# Cavaliers Sign Tarence Kinsey



## Ruff Draft (Nov 21, 2004)

> The Cleveland Cavaliers have signed guard Tarence Kinsey to a contract, Cavaliers General Manager Danny Ferry announced today. Per team and league policy, terms of the deal were not disclosed.
> 
> Kinsey, 24, split last season with the Memphis Grizzlies and with Fenerbahce Ulker Istanbul of the Turkish Basketball League. In 11 games with Memphis, he averaged 3.6 points on .421 shooting and 1.1 rebounds in 8.7 minutes per game. He averaged 9.2 points in 14 regular season games with Fenerbahce Ulker and posted averages of 8.8 points on .492 shooting and 2.8 rebounds in 12 Euroleague games.
> 
> ...


eace:


----------



## southeasy (Jun 11, 2003)

god.. Damn.

it's known kinsey was my favourite player not in the NBA, i was campaigning all over the toronto board for them to sign the kid once he was released (stupidly & pointlessly by the Grizzlies earlier last season)

he's really active on Defence on the perimeter, he's a capable 20pt scorer given the touches, underrated athletically. cleveland got a steal, surprised he wasnt signed earlier... lIke immediatly after the grizzlies let him go.


----------



## futuristxen (Jun 26, 2003)

Where are you on the Kinsey scale?


----------



## southeasy (Jun 11, 2003)

what what


----------



## futuristxen (Jun 26, 2003)

I would assume that this probably means the end of Sasha Pavlovic.
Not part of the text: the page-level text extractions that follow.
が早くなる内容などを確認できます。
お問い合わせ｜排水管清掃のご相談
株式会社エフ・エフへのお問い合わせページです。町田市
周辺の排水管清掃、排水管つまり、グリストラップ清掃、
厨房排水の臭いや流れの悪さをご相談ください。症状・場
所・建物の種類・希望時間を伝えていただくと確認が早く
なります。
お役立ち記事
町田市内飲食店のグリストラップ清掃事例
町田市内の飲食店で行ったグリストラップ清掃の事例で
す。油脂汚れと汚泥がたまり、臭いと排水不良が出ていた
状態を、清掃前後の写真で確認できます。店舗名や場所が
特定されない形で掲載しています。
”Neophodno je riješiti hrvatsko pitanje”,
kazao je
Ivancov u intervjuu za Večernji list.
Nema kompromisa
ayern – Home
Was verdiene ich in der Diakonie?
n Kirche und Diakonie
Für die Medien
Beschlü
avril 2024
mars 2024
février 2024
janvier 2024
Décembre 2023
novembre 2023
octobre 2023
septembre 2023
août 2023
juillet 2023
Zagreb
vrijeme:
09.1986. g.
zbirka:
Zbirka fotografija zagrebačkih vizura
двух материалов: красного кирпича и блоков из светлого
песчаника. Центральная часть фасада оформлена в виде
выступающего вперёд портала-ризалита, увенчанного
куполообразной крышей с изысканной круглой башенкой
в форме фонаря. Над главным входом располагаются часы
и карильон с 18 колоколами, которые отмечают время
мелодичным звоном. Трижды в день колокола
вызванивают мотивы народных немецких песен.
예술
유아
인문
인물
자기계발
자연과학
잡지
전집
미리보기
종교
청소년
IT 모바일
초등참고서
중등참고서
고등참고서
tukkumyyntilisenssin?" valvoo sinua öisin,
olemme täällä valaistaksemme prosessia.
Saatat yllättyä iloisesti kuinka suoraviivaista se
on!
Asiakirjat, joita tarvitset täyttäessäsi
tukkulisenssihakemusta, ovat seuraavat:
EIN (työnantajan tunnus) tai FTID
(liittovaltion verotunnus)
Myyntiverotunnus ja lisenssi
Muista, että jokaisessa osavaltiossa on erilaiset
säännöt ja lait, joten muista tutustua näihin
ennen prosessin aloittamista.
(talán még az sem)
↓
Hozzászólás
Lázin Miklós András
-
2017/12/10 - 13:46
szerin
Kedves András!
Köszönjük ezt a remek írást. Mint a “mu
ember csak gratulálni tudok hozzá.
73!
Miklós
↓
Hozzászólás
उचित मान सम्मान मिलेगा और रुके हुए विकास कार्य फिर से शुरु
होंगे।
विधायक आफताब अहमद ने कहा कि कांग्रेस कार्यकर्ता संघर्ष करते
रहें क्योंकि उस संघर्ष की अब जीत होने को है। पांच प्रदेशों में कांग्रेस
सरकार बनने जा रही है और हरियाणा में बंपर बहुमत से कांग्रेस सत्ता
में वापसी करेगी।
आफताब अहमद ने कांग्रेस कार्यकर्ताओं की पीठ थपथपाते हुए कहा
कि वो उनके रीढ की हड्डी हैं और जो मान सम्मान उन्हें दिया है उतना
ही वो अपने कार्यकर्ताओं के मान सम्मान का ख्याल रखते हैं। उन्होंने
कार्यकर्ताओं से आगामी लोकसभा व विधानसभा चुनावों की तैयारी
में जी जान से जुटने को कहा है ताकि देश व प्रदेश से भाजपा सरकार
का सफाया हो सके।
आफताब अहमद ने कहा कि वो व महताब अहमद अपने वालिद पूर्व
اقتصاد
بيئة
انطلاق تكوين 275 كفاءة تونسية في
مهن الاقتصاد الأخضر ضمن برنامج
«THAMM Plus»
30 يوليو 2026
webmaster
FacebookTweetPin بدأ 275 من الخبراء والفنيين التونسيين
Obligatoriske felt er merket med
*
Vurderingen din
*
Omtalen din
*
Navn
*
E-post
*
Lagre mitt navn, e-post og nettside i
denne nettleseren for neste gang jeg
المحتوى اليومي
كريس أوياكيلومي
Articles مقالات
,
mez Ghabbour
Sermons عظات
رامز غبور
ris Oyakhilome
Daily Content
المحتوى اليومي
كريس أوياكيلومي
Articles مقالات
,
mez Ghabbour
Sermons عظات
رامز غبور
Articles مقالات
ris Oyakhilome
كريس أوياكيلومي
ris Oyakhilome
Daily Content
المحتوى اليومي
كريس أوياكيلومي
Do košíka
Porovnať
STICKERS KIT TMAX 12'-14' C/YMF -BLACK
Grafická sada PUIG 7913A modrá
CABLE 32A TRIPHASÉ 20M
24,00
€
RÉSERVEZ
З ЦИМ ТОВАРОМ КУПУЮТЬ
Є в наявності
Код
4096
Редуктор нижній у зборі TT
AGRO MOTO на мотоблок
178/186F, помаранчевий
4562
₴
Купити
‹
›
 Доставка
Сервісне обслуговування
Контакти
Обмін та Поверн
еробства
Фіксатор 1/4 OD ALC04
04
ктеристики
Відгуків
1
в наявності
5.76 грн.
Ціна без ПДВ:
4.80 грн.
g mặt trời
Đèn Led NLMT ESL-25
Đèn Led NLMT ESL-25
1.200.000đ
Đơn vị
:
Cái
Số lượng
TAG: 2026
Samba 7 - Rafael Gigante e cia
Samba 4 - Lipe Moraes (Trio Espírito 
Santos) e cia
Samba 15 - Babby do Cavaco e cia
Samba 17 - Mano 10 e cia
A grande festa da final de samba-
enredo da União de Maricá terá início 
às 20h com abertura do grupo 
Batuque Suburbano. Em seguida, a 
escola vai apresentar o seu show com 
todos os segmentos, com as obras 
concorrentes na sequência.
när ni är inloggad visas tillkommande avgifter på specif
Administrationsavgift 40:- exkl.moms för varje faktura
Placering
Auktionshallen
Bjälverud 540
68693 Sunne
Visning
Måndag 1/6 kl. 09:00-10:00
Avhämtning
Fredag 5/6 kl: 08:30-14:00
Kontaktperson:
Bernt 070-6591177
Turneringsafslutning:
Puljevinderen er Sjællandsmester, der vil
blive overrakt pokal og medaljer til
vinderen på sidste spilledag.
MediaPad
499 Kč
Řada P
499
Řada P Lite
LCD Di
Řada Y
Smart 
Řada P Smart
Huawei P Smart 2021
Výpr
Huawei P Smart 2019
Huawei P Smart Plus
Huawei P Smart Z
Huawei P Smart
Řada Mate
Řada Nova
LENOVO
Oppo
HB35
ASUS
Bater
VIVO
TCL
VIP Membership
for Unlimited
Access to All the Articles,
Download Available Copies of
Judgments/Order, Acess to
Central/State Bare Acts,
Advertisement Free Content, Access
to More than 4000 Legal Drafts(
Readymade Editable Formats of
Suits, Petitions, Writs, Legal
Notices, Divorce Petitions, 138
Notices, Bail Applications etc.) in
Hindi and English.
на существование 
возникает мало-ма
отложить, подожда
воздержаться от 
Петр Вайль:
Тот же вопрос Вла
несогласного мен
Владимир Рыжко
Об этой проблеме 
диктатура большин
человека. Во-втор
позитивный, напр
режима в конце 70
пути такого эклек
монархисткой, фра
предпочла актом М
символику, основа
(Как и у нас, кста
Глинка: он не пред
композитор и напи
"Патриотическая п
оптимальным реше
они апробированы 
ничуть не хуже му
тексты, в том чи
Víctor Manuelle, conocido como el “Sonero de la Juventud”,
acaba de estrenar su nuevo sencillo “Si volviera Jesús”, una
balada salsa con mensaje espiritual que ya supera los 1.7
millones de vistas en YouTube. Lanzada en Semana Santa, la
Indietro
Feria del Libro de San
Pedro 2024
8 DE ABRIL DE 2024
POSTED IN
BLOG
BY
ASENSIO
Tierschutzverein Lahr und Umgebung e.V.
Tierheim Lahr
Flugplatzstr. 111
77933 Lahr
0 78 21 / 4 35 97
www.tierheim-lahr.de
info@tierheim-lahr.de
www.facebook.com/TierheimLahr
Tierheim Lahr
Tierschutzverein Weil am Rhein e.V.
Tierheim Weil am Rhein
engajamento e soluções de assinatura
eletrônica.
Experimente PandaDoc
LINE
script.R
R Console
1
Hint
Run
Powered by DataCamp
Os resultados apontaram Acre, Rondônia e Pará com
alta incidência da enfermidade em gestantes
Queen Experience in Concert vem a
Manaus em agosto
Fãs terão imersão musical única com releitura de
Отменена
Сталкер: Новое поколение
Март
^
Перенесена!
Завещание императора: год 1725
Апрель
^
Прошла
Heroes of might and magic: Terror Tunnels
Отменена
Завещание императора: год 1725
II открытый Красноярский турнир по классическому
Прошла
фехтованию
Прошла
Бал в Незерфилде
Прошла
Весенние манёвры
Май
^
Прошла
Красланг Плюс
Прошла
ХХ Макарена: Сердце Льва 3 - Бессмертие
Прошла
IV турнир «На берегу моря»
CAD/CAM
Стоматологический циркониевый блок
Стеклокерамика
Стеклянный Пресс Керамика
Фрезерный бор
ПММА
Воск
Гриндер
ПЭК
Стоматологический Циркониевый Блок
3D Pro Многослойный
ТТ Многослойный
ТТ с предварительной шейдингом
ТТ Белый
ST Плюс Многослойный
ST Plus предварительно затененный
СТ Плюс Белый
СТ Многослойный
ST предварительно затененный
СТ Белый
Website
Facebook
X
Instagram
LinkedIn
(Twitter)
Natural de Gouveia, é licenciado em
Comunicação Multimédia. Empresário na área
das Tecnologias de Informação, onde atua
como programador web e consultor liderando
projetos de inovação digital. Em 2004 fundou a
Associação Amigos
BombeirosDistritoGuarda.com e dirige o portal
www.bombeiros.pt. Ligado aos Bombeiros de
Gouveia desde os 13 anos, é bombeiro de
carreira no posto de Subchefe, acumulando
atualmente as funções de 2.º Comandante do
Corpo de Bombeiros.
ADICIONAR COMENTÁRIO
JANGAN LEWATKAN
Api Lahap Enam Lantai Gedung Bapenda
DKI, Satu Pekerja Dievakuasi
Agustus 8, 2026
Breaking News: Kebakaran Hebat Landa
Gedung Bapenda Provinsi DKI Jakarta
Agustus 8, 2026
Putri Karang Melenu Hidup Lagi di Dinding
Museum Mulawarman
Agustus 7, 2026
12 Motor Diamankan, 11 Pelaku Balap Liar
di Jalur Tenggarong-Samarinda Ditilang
If we sign this guy, I would assume we are trading Pavlovic(perhaps for JR Smith?) and this guy would be JR Smith or Ben Gordon's backup.


----------



## Zuca (Dec 4, 2003)

Solid signing. He is talented.


----------



## thaKEAF (Mar 8, 2004)

This guy can play. I'm still trying to understand why Chris Wallace released him and kept Casey Jacobsen. Whatever.


----------



## remy23 (Aug 15, 2002)

futuristxen said:


> I would assume that this probably means the end of Sasha Pavlovic. If we sign this guy, I would assume we are trading Pavlovic(perhaps for JR Smith?) and this guy would be JR Smith or Ben Gordon's backup.


I view this signing as a replacement for Devin Brown. While Brown had good moments, his blowing off of practice, getting on Brown's bad side and some inconsistent play spelled the end for him.


----------